◆ **Text under study**
○ ○ ○ ○ ○

May 7, 200817 yr After a terrible shipwreck, daleyboy found himself washed up on the shore of an island. Only a sheep and a sheepdog were washed up with him. Looking around, he realised that they were stranded on a deserted island. After being there a while, he got into the habit of taking his two animal companions to the beach every evening to watch the sun set. One particular evening, the sky was a fiery red with beautiful cirrus clouds, the breeze was warm and gentle - a perfect night for romance. As they sat there, the sheep started looking better and better to daleyboy. Soon, he leaned over to the sheep and... put his arm around it. But the sheepdog, ever protective of the sheep,growled fiercely until daleyboy took his arm from around the sheep. After that, the three of them continued to enjoy the sunsets together but there was no more cuddling. A few weeks passed by and, lo and behold, there was another shipwreck. The only survivor was a beautiful young woman, the most beautiful woman daleyboy had ever seen. She was in a pretty bad way when daleyboy rescued her and he slowly nursed her back to health. When the young maiden was well enough, he introduced her to their evening beach ritual. It was another beautiful evening... red sky, cirrus clouds, a warm and gentle breeze - perfect for a night of romance. Pretty soon, daleyboy started to get 'those feelings' again. He fought the urges as long as he could but he finally gave in and, realising he now had the opportunity, leaned over to the young woman cautiously and whispered in her ear, 'Would you mind taking the dog for a walk?'
May 8, 200817 yr A husband and wife are shopping when the man picks up a case of beer and sticks in into the shopping cart. 'What do you think you're doing ?' asks the wife. 'They're on sale, only $10.00 for 24 cans !' he says 'Put them back, we can't afford it.' says the wife and they carry on shopping... A few aisles later the woman picks up a $20.00 jar of face cream and sticks it into the cart. 'It's my face cream, It makes me look beautiful.' she says. The man replies... 'SO DOES BEER AND IT'S HALF THE F**KING PRICE !'
May 8, 200817 yr After a terrible shipwreck, daleyboy found himself washed up on the shore of an island. Only a sheep and a sheepdog were washed up with him. Looking around, he realised that they were stranded on a deserted island. After being there a while, he got into the habit of taking his two animal companions to the beach every evening to watch the sun set. One particular evening, the sky was a fiery red with beautiful cirrus clouds, the breeze was warm and gentle - a perfect night for romance. As they sat there, the sheep started looking better and better to daleyboy. Soon, he leaned over to the sheep and... put his arm around it. But the sheepdog, ever protective of the sheep,growled fiercely until daleyboy took his arm from around the sheep. After that, the three of them continued to enjoy the sunsets together but there was no more cuddling. A few weeks passed by and, lo and behold, there was another shipwreck. The only survivor was a beautiful young woman, the most beautiful woman daleyboy had ever seen. She was in a pretty bad way when daleyboy rescued her and he slowly nursed her back to health. When the young maiden was well enough, he introduced her to their evening beach ritual. It was another beautiful evening... red sky, cirrus clouds, a warm and gentle breeze - perfect for a night of romance. Pretty soon, daleyboy started to get 'those feelings' again. He fought the urges as long as he could but he finally gave in and, realising he now had the opportunity, leaned over to the young woman cautiously and whispered in her ear, 'Would you mind taking the dog for a walk?' Ahhhhh....... Daleyboy is an Ocker, hehehe
May 9, 200817 yr Q. Why do Austrians like to goto Raves A. cos they just *love* a little underground house
May 9, 200817 yr "sibeymai" it gets worse err-rar.....................Little Joke not pc...... A bloke starts his new job at the "Kan Tiger Temple" and is given three tasks. First is to clear the exotic fish pool of weeds. As he does this a huge fish jumps out and bites him. To show who is boss, he beats it to death with a spade. Realizing his employer won't be best pleased he disposes of the fish by feeding to the tigers, as tigers will eat anything. Moving on to the second job of clearing out the Chimp house, he is attacked by the chimps who pelt him with coconuts. He swipes at two chimps with a spade killing them both. What can he do? Feed them to the tigers, he says to himself, because tigers eat anything. He hurls the corpses into the tigers enclosure. He moves on to the last job which is to collect honey from the South American Bees. As soon as he starts he is attacked by the bees. He grabs the spade and smashes the bees to a pulp. By now he knows what to do and throws them into the tigers cage because lions eat anything. Later that day a new tiger arrives at the "Kan Tiger Temple" . He wanders up to another tiger and says 'What's the food like here?' . . . The tiger says: 'Absolutely brilliant, today we had Fish and Chimps with Mushy Bees' !!!!! British humour Kan Win
May 9, 200817 yr Kan Win You always got my vote for the best pics. Good onya (whoever she mayeverbe...)sorry, er sister,,, claps and laughs and relaxed times always from you - thanx a lot xx
May 10, 200817 yr Kan Win You always got my vote for the best pics. Good onya (whoever she mayeverbe...)sorry, er sister,,, claps and laughs and relaxed times always from you - thanx a lot xx Patsy, this post sounds like it's been written by a non English speaker. Were you Pished when you wrote it?

○ ○ ○ ○ ○

◆ **What is expected**
Resume the forum joke thread, picking up right after its last reply.

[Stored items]

○ ○ ○ ○ ○

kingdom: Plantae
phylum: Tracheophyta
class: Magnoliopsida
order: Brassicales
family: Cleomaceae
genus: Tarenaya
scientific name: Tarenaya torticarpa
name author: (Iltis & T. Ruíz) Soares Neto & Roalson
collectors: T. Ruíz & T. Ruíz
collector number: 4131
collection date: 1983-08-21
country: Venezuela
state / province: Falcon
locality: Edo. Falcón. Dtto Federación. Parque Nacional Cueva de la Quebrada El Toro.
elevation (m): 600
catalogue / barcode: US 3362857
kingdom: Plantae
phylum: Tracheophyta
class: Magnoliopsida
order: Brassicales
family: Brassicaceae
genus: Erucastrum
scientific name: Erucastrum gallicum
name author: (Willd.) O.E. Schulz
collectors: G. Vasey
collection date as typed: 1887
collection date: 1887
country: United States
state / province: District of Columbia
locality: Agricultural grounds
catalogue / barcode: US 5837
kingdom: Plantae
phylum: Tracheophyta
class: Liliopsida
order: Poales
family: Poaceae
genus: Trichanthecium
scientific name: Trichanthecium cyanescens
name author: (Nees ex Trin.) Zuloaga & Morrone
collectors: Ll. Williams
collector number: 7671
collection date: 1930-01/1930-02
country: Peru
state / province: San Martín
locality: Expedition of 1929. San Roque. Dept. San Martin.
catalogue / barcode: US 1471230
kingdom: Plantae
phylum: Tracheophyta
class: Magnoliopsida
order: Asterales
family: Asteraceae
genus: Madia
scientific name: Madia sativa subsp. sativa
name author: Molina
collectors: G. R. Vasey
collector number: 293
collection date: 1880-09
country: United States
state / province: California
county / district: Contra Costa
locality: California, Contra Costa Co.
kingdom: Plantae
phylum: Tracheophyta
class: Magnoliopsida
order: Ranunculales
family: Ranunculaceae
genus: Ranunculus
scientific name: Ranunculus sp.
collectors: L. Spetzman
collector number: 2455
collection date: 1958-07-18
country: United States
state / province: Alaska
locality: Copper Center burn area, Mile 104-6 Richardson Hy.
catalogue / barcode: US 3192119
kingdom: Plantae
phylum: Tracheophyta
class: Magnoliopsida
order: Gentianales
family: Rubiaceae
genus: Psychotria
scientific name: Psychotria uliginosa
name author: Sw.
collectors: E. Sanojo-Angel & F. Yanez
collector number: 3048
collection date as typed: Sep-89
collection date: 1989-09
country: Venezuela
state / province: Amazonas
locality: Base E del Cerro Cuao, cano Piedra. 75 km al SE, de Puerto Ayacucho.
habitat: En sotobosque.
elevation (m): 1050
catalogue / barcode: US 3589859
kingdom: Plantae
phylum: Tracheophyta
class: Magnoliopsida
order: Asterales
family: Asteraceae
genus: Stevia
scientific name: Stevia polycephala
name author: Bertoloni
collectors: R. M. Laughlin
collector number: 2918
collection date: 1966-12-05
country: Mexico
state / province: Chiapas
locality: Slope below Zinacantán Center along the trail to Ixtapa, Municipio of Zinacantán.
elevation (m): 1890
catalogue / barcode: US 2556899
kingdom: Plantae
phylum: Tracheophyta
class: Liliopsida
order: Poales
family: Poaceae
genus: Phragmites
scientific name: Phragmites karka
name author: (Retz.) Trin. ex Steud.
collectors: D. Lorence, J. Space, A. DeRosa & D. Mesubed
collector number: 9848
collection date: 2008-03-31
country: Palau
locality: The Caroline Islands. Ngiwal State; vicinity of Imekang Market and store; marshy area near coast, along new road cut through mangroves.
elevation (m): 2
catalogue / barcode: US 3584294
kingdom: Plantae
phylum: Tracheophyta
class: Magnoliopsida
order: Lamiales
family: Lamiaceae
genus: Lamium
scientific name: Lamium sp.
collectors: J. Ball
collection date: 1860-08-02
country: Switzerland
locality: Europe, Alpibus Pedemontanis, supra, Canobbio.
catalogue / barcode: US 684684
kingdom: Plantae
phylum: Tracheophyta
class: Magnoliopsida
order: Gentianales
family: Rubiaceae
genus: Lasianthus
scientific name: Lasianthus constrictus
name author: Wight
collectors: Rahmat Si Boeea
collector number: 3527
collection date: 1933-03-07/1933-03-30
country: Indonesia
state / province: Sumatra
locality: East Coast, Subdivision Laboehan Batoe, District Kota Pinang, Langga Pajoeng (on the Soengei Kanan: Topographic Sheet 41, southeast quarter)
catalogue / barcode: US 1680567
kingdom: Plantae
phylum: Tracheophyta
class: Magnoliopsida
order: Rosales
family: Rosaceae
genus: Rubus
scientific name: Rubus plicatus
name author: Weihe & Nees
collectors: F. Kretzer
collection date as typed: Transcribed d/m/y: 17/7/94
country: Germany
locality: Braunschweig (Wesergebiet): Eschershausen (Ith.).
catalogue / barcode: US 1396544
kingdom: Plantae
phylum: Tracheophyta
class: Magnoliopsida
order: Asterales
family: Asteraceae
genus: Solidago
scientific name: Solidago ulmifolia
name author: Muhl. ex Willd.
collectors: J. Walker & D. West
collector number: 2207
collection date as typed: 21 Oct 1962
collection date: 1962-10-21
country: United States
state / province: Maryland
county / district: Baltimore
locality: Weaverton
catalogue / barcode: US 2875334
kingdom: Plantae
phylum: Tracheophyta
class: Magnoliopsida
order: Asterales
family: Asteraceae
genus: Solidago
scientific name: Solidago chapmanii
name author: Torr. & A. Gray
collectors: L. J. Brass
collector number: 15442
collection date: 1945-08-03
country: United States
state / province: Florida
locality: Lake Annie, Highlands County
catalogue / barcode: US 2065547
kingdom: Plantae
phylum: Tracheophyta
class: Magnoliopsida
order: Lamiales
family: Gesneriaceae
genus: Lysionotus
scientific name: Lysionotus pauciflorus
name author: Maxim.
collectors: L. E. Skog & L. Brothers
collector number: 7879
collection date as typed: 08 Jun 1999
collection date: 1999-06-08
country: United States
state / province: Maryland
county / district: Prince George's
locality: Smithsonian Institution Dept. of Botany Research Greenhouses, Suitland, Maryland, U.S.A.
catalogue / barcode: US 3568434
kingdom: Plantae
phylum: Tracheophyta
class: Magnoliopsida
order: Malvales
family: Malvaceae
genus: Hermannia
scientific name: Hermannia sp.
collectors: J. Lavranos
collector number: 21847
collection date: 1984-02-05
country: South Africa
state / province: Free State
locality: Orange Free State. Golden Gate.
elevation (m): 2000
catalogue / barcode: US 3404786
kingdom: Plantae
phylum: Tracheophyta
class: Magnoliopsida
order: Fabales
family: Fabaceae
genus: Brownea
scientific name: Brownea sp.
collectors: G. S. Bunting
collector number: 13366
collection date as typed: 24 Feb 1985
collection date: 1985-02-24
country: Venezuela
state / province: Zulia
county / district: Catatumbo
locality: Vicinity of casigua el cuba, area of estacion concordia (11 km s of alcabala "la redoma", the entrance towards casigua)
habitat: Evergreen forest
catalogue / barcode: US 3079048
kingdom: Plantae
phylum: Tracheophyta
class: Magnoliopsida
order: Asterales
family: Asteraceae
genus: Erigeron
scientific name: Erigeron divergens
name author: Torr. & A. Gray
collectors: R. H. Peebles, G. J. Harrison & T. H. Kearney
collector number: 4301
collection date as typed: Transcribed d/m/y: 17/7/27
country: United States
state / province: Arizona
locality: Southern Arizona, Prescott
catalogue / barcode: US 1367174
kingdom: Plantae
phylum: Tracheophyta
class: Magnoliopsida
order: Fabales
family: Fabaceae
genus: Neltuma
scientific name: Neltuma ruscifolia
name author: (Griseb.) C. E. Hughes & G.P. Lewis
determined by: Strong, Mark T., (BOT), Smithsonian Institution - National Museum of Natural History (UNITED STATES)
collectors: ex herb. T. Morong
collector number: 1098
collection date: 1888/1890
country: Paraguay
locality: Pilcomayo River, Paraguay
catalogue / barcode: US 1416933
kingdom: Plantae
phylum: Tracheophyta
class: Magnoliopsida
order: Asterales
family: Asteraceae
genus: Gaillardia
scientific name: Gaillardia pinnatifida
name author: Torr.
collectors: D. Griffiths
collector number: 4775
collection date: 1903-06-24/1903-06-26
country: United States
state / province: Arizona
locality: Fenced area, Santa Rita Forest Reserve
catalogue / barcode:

○ ○ ○ ○ ○

◆ **Response for this exercise**
May 10, 200817 yr Thanks for the laugh KW. You've succeeded in raising the level of this thread out of the basement.
May 10, 200817 yr Thanks for the laugh KW. You've succeeded in raising the level of this thread out of the basement. That must mean that he gets the Gold for Weightlifting as well.
May 10, 200817 yr An Australian Love Poem. Who said Australians weren't romantic? Of course I love ya darlin You're a bloody top-notch bird And when I say you're gorgeous I mean every single word So ya bum is on the big side I don't mind a bit of flab It means that when I'm ready There's somethin there to grab So your belly isn't flat no more I tell ya, I don't care So long as when I cuddle ya I can get my arms round there No sheila who is your age Has nice round perky breasts They just gave in to gravity But I know ya did ya best I'm tellin' ya the truth now I never tell ya lies I think its very sexy That you've got dimples on ya thighs I swear on me nanna's grave now The moment that we met I thought you was as good as I was ever gonna get No matter what u look like I'll always love ya dear Now shut up while the footy's on And fetch another beer.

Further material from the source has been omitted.